もともと尹氏は超僅差で当選したため、最初から少なくない不支持層がいるのは確か。ただ、それにしてもこの支持率急落は尋常ではない。大統領選で尹氏を支持した保守派の間でも不支持が増えている。
原因として最も多く指摘されているのが人事、特に大統領室の縁故採用だ。
尹氏の母方の親戚や長年の知人の息子がそれぞれ行政官として採用されたり、採用には至らなかったものの尹氏が北大西洋条約機構(NATO)首脳会談に出席するためスペインを訪問した際に人事秘書官の妻が随行員として同行したことが分かっている。

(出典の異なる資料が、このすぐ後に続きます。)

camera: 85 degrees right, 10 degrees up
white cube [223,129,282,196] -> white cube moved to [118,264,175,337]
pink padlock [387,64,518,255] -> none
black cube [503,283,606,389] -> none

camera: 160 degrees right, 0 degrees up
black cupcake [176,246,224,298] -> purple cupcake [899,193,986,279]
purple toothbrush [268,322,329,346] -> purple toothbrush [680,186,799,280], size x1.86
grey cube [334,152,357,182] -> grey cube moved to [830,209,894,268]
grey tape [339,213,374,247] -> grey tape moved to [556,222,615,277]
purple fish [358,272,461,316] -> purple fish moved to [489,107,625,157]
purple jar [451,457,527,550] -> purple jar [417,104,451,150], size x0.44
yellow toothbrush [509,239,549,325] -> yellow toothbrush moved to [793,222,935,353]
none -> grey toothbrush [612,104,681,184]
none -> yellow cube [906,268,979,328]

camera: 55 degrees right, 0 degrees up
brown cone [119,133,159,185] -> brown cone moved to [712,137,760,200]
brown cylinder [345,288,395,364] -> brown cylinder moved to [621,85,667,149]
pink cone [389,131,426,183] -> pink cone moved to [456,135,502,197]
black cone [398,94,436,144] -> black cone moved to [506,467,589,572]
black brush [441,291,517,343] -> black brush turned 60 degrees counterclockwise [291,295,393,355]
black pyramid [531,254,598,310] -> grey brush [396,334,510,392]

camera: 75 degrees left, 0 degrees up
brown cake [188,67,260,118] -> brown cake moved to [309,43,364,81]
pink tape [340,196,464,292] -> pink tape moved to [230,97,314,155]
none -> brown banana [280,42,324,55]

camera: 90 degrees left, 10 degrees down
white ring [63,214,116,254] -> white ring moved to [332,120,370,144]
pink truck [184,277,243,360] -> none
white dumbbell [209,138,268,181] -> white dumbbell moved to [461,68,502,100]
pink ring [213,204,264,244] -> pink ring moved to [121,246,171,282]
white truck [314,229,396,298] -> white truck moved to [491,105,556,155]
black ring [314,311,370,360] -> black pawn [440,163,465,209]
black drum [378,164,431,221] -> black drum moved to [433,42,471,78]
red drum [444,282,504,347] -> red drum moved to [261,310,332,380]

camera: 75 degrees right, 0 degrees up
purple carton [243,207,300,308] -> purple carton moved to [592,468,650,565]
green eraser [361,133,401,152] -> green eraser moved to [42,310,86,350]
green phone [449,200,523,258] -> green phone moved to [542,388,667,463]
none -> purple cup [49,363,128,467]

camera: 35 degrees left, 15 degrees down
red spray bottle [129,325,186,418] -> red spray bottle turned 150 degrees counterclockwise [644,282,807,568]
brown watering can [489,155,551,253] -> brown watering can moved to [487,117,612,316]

また尹氏の夫人、金建希氏が運営していた会社の職員2人が大統領室総務秘書官室などに採用されていたほか、退任した文在寅前大統領の自宅前で文氏を非難するデモを行ってきた保守系ユーチューバーの実姉が大統領室に勤務していることも分かり、物議を醸した。
そもそも韓国は地縁血縁で固く結ばれてきた、縁故主義が根強いお国柄。わずか数人の縁故採用くらい大きな問題ではないと考えても不思議はない。
しかし、その一方で自国の指導者を見詰める国民の目線は厳しく、「公正」であることを強く求める風潮もある。文前政権の、身内に甘い不公正さに国民が失望していた時、検察トップとして政権の顔色をうかがわずに捜査のメスを入れようとした尹氏の「公正」さに国民は期待を寄せた。その尹氏が大統領当選後、縁故採用したのだから、国民としては許せないという気持ちが先立つわけだ。
また大統領室に出勤する際に記者団と質疑応答する場、いわゆる「ぶら下がり」の時に即興的でストレートな物言いをしたり、失言が多かったりしたことも不支持につながっているようだ。尹氏としては国民との意思疎通を図るイメージアップ効果を狙ったようだが、今のところマイナス面の方が大きい。
結局、尹氏は「決定的失敗を犯したわけでもないのに、小さなミスの積み重ねで国民は嫌気が差し始めた」(大手紙論説委員)というのが実情のようだ。
尹氏の支持率急落に保守系メディアは相次いで態勢立て直しを促している。朝鮮日報の看板コラムは「尹大統領の当面の課題は反対者や妨害者にできるだけ(反対・妨害の)口実を与えない知恵を得ることだ」と主張した。野党が尹氏弾劾に言及し始めたことなどを踏まえたものとみられる。
中央日報のコラムは、検察出身の尹氏は「まだ検事の匂いが残る」「矛盾する対立構図でどうにか葛藤を調整して統合すべき現実政治と国政運営には適さない」などと指摘。「今は悪党を捕まえる正義の使徒ではなく、低い姿勢で献身しなければならない第一の公僕だ。物価高・高金利の津波に茫然自失する庶民を支え、『検事尹錫悦』の成功神話をきっぱり忘れる方がいい」と忠告した。